This homily, based on Luke 10:1-9, was delivered at the Oratory of St. Francis Xavier, Xavier School Nuvali.
What struck me today about our Lord’s words to his 72 disciples is that he’s “telling it like it is.” He wants to make sure he’s sending them off wide-eyed. He gives them clear warning of exactly what they’re up against: Not only will the work be too much and they, the laborers, too few, but they are also certain to encounter hostility–like lamb sent among wolves–as well as experience rejection from the households they will visit.
But despite these warnings, our Lord’s overriding message to his disciples is: “Just do it anyway!”

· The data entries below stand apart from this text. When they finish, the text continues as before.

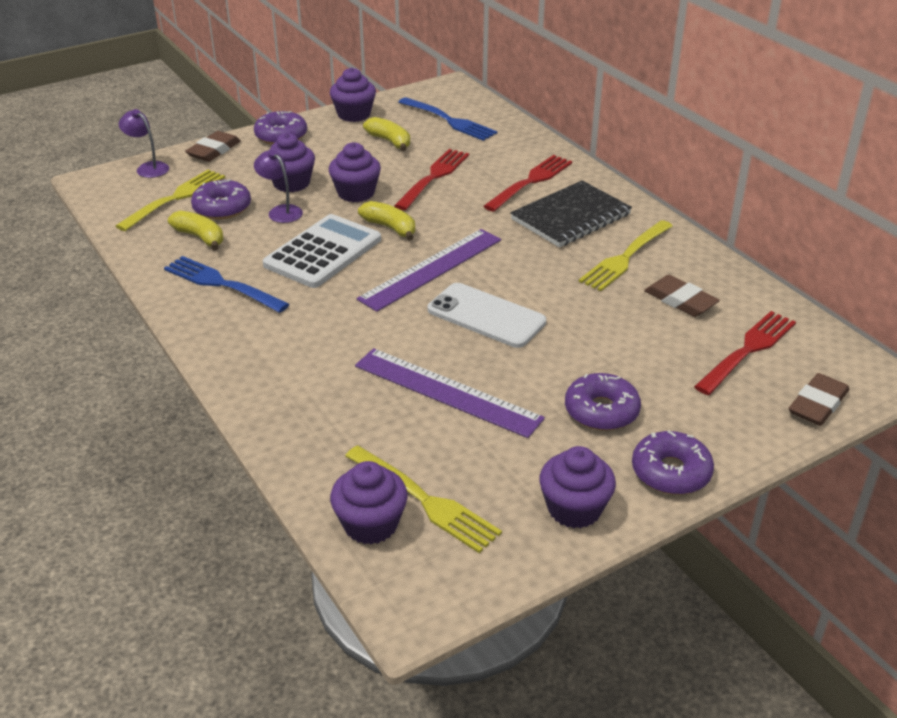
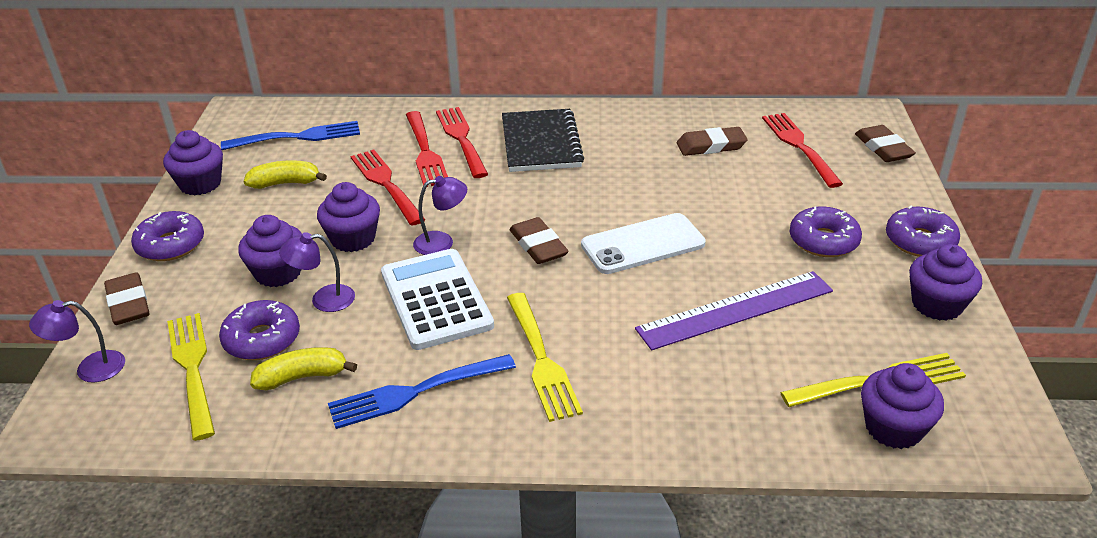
camera: 55 degrees left, 0 degrees up
(390, 228) = (442, 242): yellow banana -> purple lamp
(431, 269) = (538, 245): purple ruler -> brown eraser
(494, 174) = (425, 151): none -> red fork
(625, 257) = (628, 144): yellow fork -> yellow fork (540, 359)

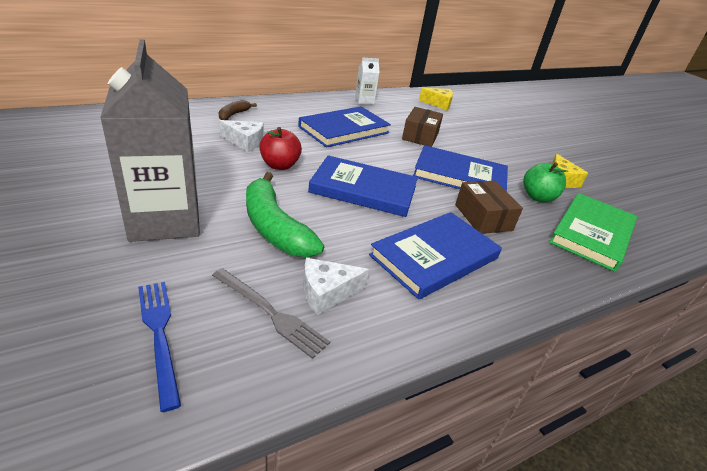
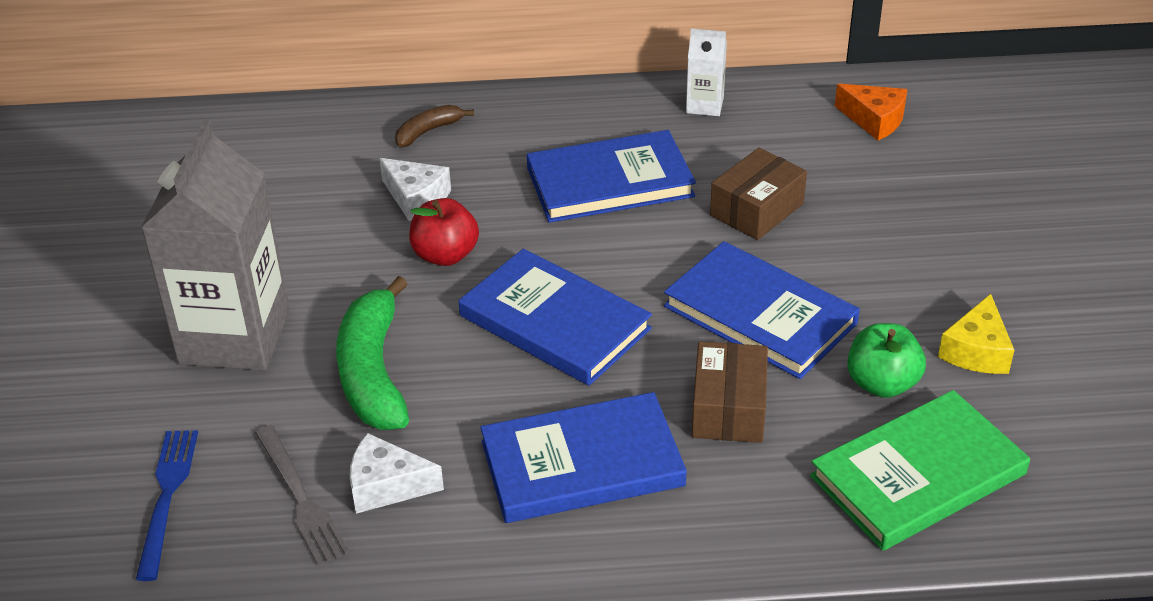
camera: 30 degrees right, 5 degrees up
(438, 104) = (874, 120): yellow cheese -> orange cheese

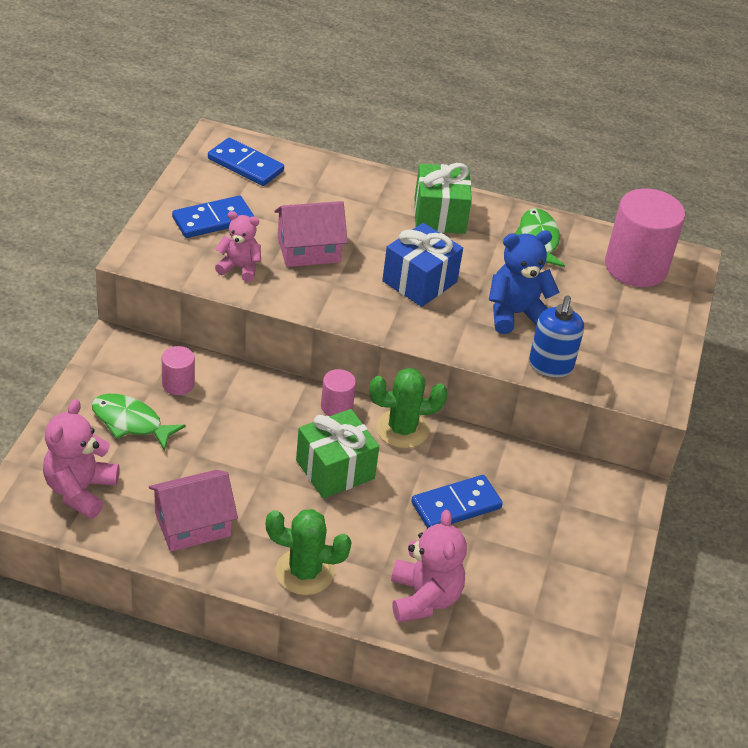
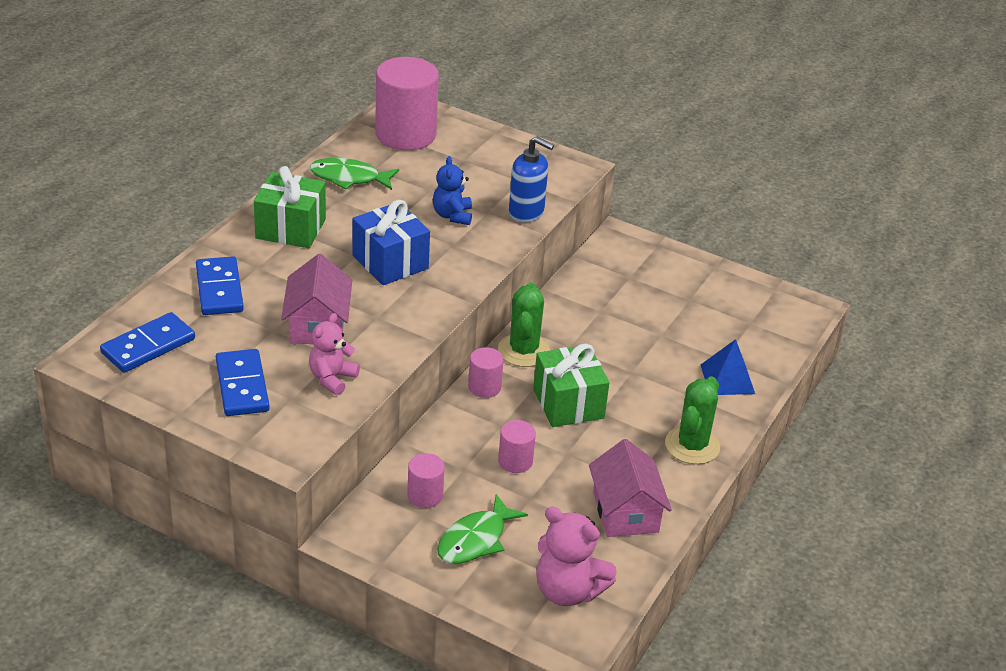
camera: 75 degrees left, 5 degrees down
(240, 439) = (515, 461): none -> pink cylinder
(424, 598) = (727, 379): pink teddy bear -> blue pyramid
(456, 505) = (624, 338): blue domino -> blue domino (219, 289)
(515, 314) = (452, 215): blue teddy bear -> blue teddy bear, size x0.66

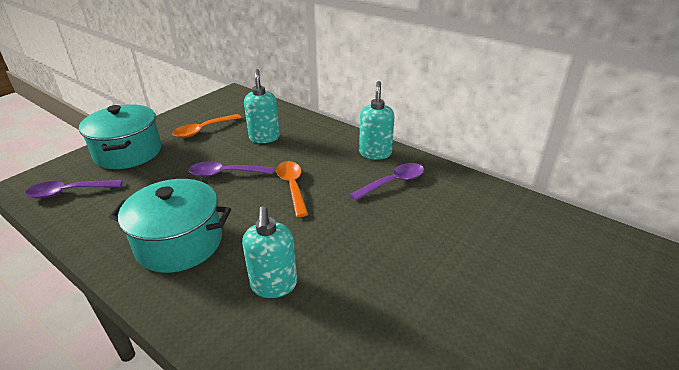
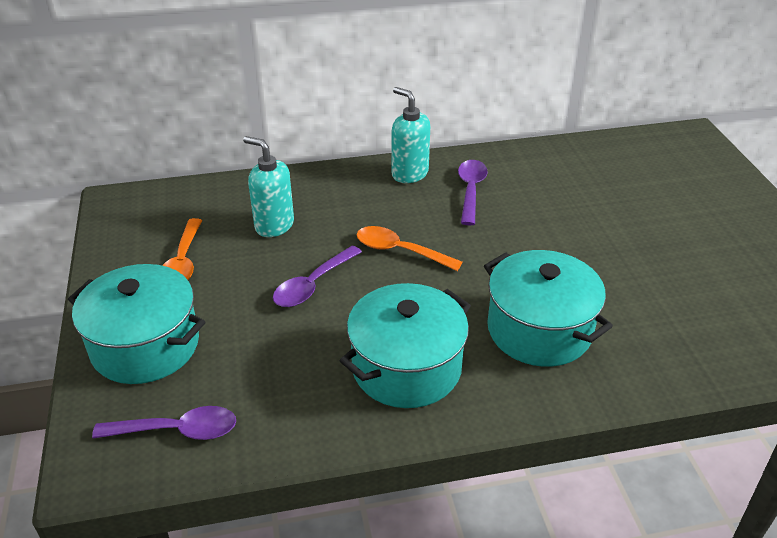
camera: 50 degrees left, 5 degrees up
(69, 192) = (177, 430): purple spoon -> purple spoon turned 120 degrees counterclockwise
(274, 285) = (539, 330): turquoise soap dispenser -> turquoise pot

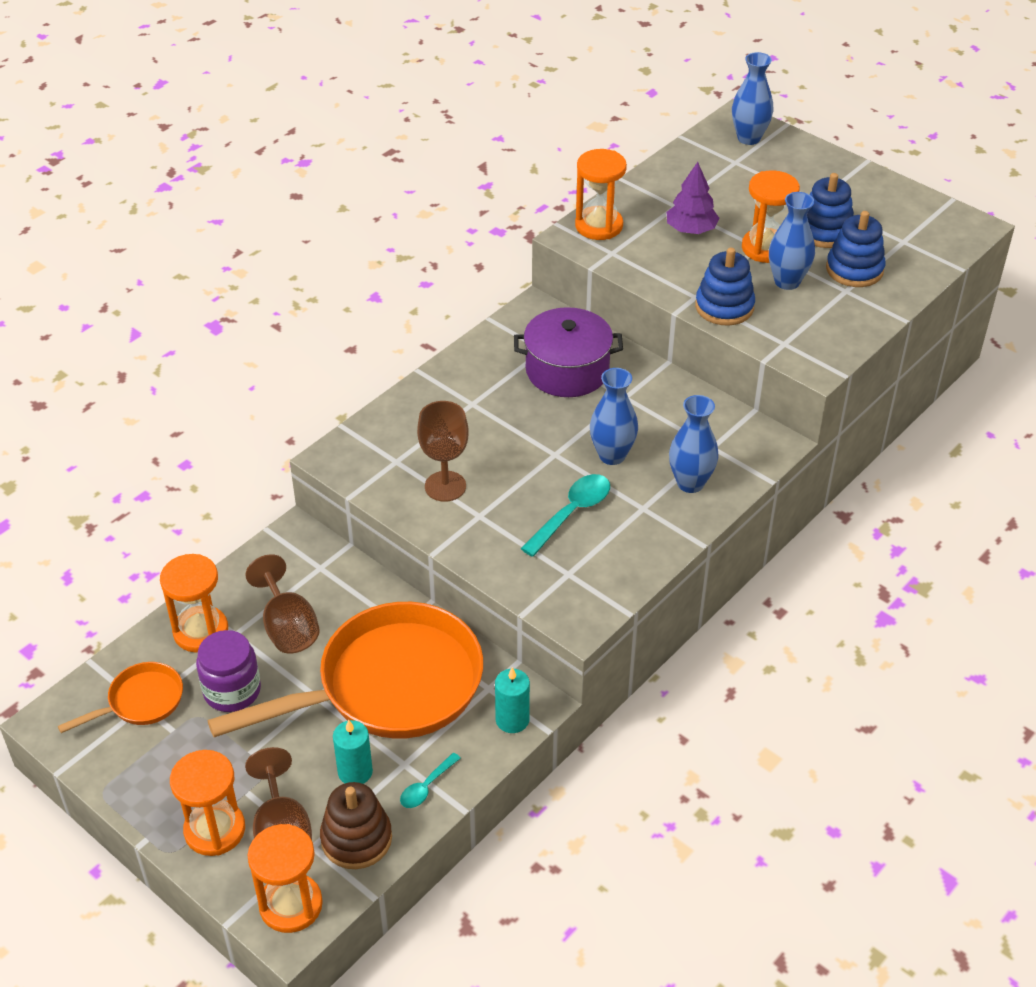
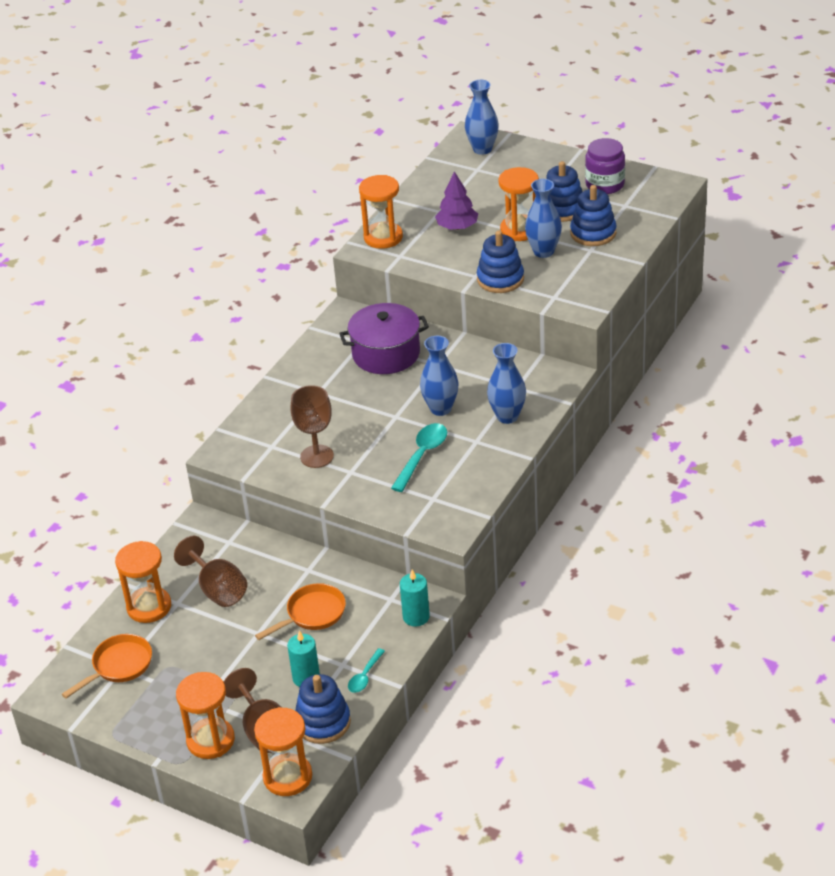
camera: 10 degrees left, 5 degrees down
(232, 691) = (189, 643): purple jar -> purple jar (605, 185)
(356, 839) = (323, 722): brown stacking toy -> blue stacking toy
(388, 686) = (312, 614): orange pan -> orange pan, size x0.46

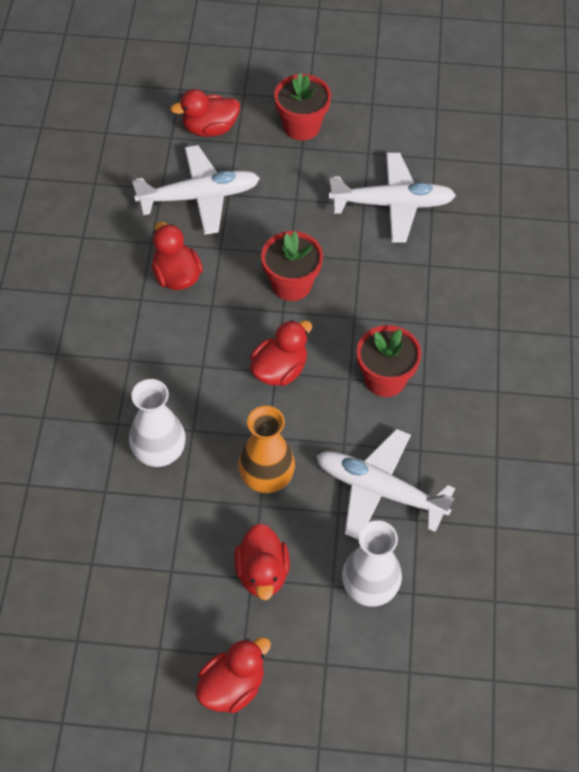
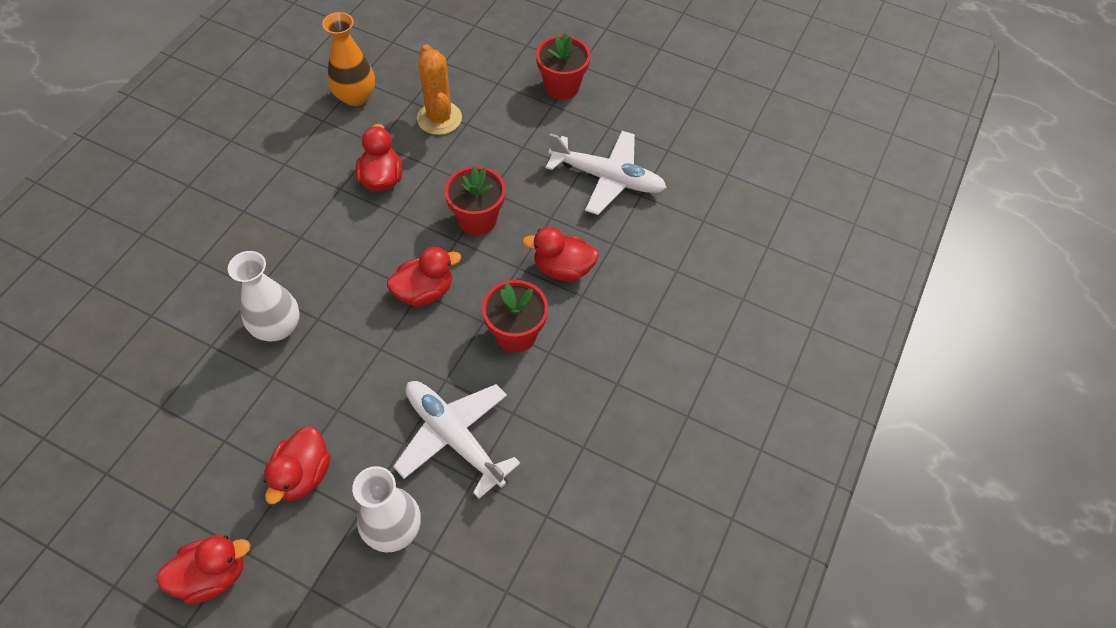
camera: 20 degrees right, 0 degrees up
(199, 197) = (439, 118): white plane -> orange cactus
(210, 128) = (481, 64): red duck -> red duck (563, 268)
(266, 477) = (357, 386): orange vase -> orange vase (355, 96)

It reminds me of a particular poster I first came across when I was living in London two years ago. A simple red-colored poster with an equally simple message seemed to turn up in almost every place I went. There was nothing striking about it except its highly recognizable design and message printed virtually on everything: posters, T-shirts, caps, and mugs. It said:
What was even more intriguing about this ubiquitous message was the slew of spoofs it had spawned. All you have to do is check on line. Just take a look at a few of the many examples:
Here’s my personal favorite:
As it turns out, the original poster was produced almost eighty years ago, when the British government launched a “Home Publicity” campaign in 1939 in preparation for World War II. The Ministry of Information campaign was intended to raise the morale of the British people especially during the predicted German mass air bombings of Britain.
Over two million copies of the poster were printed, but it was never publicly displayed. It had, in fact, been completely forgotten because its stocks of unused posters were shredded for recycling as part of the Paper Salvage campaign to aid the war effort.
In 2000, however, one copy was discovered in a small bookstore called Barter Books. The owner, Mary Manley, liked it so much that she framed the poster and displayed it in their store. Their customers were so attracted to the poster and its message that soon copies were being produced and sold, giving birth to an entire industry!
One can cite many factors for its success: its high recall, maybe a kind of cuteness, or even its susceptibility to parody. But I think the real reason for its remarkable success is its timely–and timeless–message. According to writer Susanna Walker, the Keep Calm and Carry On phenomenon shows us a case of “an inspiring message from the past to the present in a time of crisis.”
We can say the same about our Lord’s message to the 72. His words speak to us today as he spoke to his disciples over 2000 years ago. Just look around: Our numbers in the Church seem to be decreasing. In many parts of the world, the Church faces hostility: Christians are persecuted, raped, and beheaded; church workers are tortured and murdered. In an age where the self blatantly comes first, the Gospel message is continually rejected in so many ways.
We need not look far. Just consider our own lives: Our resources sometimes feel like they’re diminishing. There are dangers all around us, and there are times that all we experience are rejection and hurt.
Our Lord’s message to us is timely and remains timeless: True, there are all these obstacles and difficulties, but just the same do it anyway. Continue to choose the right thing and do good for others. Live out the Gospel in the best way you can amidst all the turmoil and turbulence of the world. In other words–and for so many reasons, we so need to hear this today: “Keep calm and carry on!”